Une étude met en évidence un manque de clarté dans la gestion de l’IA en entreprise, avec à la clé des risques pour la sécurité et une cohérence des pratiques parfois mise à mal. 

Deux ans et demi après le lancement de ChatGPT, Ipsos, pour le compte de l’entreprise Jedha, a mené une enquête afin d’évaluer l’usage, la perception et les attentes des actifs français vis-à-vis de l’intelligence artificielle (IA). Cette étude révèle une société partagée entre enthousiasme, désorientation et besoin de formation.

Tout d’abord, les Français ne rejettent pas massivement l’IA. Néanmoins, un fossé apparaît entre les « early adopters » — utilisateurs précoces — et les autres. Environ 11 % des actifs français utilisent régulièrement l’IA, tandis que 30 % s’en servent ponctuellement. Parmi eux, 94 % des utilisateurs réguliers et 62 % des 18-34 ans estiment que ces outils améliorent leur efficacité. Ce groupe fait partie des 26 % des actifs se disant totalement à l’aise avec l’IA.

En revanche, 28 % des actifs — particulièrement parmi les plus âgés et les employés — se sentent dépassés par les bouleversements qu’impose l’IA dans le monde professionnel. Ces chiffres traduisent une montée en puissance de l’IA qui ne s’accompagne pas d’un accompagnement suffisant, laissant une partie des travailleurs en difficulté.

Mieux maîtriser ces outils

Malgré ces inégalités d’appropriation, une majorité de salariés (70 %) exprime le souhait de mieux comprendre l’IA. Ce désir est encore plus fort chez les cadres supérieurs (78 %) et les personnes travaillant sur ordinateur (74 %). Cette curiosité est alimentée par l’impact déjà tangible de l’IA sur les métiers : près de la moitié des actifs (49 %) estime que l’IA transforme ou va transformer leur travail dans un avenir proche.

Cependant, la formation ne suit pas. Seuls 25 % des répondants ont reçu une formation à l’IA. De plus, un phénomène de « shadow IT » — usage d’outils technologiques sans validation de l’entreprise — se développe : 30 % des actifs indiquent pouvoir utiliser les outils de leur choix, et 28 % utilisent leurs propres outils sans en informer leur employeur. Cette situation engendre des risques en matière de sécurité et de cohérence des pratiques, selon le CEO de Jedha.

Face à ces lacunes, l’envie de formation est forte : 60 % des actifs souhaitent se former à l’IA. Une large majorité (81 %) est convaincue qu’il est possible d’apprendre à mieux maîtriser ces outils, et 67 % jugent urgente une formation institutionnelle à l’échelle des entreprises. Les cadres supérieurs sont particulièrement moteurs, avec 87 % d’entre eux persuadés du potentiel d’apprentissage.

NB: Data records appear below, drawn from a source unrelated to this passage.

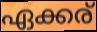
ഏക്കര്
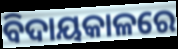
ବିଦାୟକାଳରେ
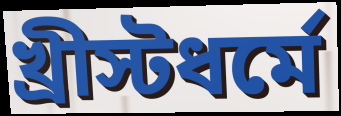
খ্রীস্টধর্মে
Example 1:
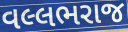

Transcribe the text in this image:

વલ્લભરાજ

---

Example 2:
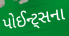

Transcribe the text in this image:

પોઈન્ટ્સના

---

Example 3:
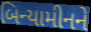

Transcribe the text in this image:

બિન્યામીનને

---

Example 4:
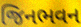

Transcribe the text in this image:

જિનભવન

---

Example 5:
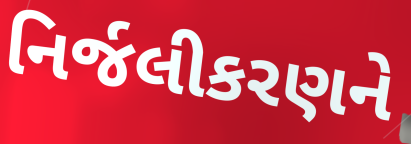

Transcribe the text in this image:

નિર્જલીકરણને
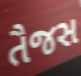
તૈજસ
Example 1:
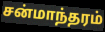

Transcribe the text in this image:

சன்மாந்தரம்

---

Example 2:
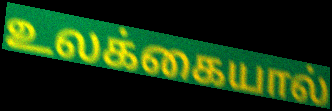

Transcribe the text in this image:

உலக்கையால்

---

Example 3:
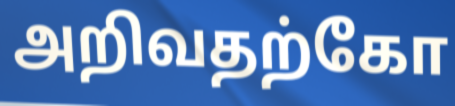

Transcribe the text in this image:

அறிவதற்கோ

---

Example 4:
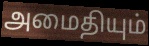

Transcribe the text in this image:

அமைதியும்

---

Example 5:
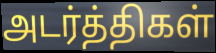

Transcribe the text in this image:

அடர்த்திகள்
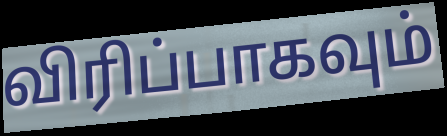
விரிப்பாகவும்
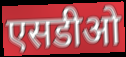
एसडीओ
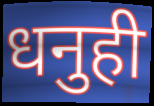
धनुही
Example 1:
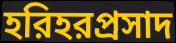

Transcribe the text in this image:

হরিহরপ্রসাদ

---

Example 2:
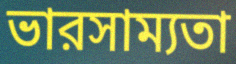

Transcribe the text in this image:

ভারসাম্যতা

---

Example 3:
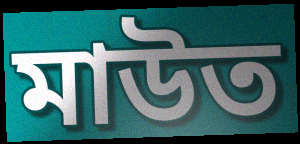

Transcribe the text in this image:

মাউত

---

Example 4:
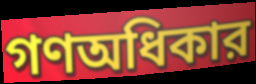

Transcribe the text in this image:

গণঅধিকার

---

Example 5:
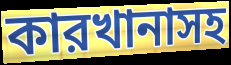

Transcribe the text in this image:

কারখানাসহ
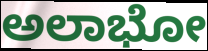
ಅಲಾಭೋ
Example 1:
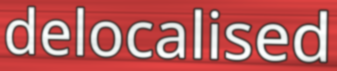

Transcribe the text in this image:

Toutefois, la demande reste freinée par un manque d’offres adaptées. Les actifs privilégient des formats courts (en moyenne 3 h 20 par mois), en ligne, intégrés au temps de travail et flexibles. 34 % souhaitent pouvoir progresser à leur rythme. Peu sont prêts à interrompre leur activité professionnelle pour se former (27 %), sauf les 18-34 ans, plus ouverts aux évolutions du marché du travail (34 %).

Cette étude souligne donc une attente claire : les salariés sont motivés, mais attendent des employeurs qu’ils prennent la mesure des enjeux en proposant des formations accessibles, concrètes et bien intégrées à l’environnement de travail.